Current American Thoracic Society (ATS) community-acquired pneumonia treatment guidelines recommend azithromycin monotherapy for a limited subset of hospitalized patients. We evaluated the effectiveness of azithromycin monotherapy in a more generalized population of patients hospitalized with mild-to-moderate community-acquired pneumonia.
We reviewed medical records from a Veterans Affairs facility for patients admitted with community-acquired pneumonia between December 1, 1997, and June 30, 2001, comparing those receiving azithromycin monotherapy, other ATS-recommended antibiotics, and non–ATS-recommended antibiotics. We excluded patients with immunosuppression, metastatic cancer, or hospital-acquired pneumonia. Outcome measures included times to stability, meeting criteria for change to oral therapy, and eligibility for discharge; length of stay; intensive care unit transfer; and mortality. Outcomes were adjusted for pneumonia severity, skilled nursing facility status, and processes of care.
A total of 442 patients were eligible for the study (221 in the azithromycin monotherapy group, 129 in the ATS group, and 92 in the non-ATS group). Times to clinical stability and to fulfilling early switch criteria were not statistically significantly different among the 3 groups.
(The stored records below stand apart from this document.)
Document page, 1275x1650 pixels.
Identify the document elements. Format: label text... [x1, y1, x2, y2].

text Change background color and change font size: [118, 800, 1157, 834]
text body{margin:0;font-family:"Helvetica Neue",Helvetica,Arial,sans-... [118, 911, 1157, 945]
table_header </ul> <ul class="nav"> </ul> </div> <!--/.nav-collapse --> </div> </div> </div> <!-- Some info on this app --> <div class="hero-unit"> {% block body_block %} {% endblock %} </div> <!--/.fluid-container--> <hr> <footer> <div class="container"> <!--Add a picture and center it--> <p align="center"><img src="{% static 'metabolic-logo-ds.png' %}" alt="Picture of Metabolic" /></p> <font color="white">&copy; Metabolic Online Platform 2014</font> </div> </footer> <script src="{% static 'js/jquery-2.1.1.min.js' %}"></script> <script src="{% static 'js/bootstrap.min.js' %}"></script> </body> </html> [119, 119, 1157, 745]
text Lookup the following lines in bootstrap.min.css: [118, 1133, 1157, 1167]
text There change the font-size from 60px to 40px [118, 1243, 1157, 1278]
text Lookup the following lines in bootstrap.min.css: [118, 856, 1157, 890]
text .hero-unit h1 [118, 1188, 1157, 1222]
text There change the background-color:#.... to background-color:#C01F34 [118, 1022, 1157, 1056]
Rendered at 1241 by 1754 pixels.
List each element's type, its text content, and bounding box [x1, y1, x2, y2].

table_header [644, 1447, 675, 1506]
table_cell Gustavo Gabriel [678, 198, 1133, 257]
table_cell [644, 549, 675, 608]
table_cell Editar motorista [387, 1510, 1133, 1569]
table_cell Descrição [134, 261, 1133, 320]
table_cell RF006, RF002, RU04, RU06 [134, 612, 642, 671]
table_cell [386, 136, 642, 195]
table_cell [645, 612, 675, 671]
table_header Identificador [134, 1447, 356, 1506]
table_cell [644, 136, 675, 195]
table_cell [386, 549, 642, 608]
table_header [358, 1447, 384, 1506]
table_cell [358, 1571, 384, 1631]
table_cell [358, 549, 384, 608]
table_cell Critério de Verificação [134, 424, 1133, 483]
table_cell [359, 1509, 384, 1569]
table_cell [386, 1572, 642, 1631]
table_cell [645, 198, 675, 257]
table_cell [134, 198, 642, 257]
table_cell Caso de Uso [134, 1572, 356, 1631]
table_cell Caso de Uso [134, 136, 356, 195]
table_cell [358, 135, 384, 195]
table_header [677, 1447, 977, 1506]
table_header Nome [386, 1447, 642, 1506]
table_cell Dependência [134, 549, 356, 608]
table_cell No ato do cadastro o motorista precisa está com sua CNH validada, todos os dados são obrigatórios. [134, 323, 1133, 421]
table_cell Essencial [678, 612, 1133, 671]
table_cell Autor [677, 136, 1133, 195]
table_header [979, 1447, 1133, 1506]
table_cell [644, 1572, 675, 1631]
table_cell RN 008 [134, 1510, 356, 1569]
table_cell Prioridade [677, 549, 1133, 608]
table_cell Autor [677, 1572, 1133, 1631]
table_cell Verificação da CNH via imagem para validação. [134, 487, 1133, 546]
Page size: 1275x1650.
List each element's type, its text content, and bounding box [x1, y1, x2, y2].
Mean time to fulfilling early discharge criteria was 2.48 days for patients receiving azithromycin monotherapy vs 2.84 days for those receiving ATS antibiotics (P = .008) and 2.58 days for those receiving non-ATS antibiotics (P = .64). Overall mean length of stay was shorter in the azithromycin monotherapy group (4.35 days) vs the ATS (5.73 days) (P = .002) and non-ATS (6.21 days) (P<.001) groups. Mortality, intensive care unit transfer, and readmission rates were similar across the groups.
Azithromycin monotherapy is equally as efficacious as other ATS-recommended regimens for treating hospitalized patients with mild-to-moderate community-acquired pneumonia.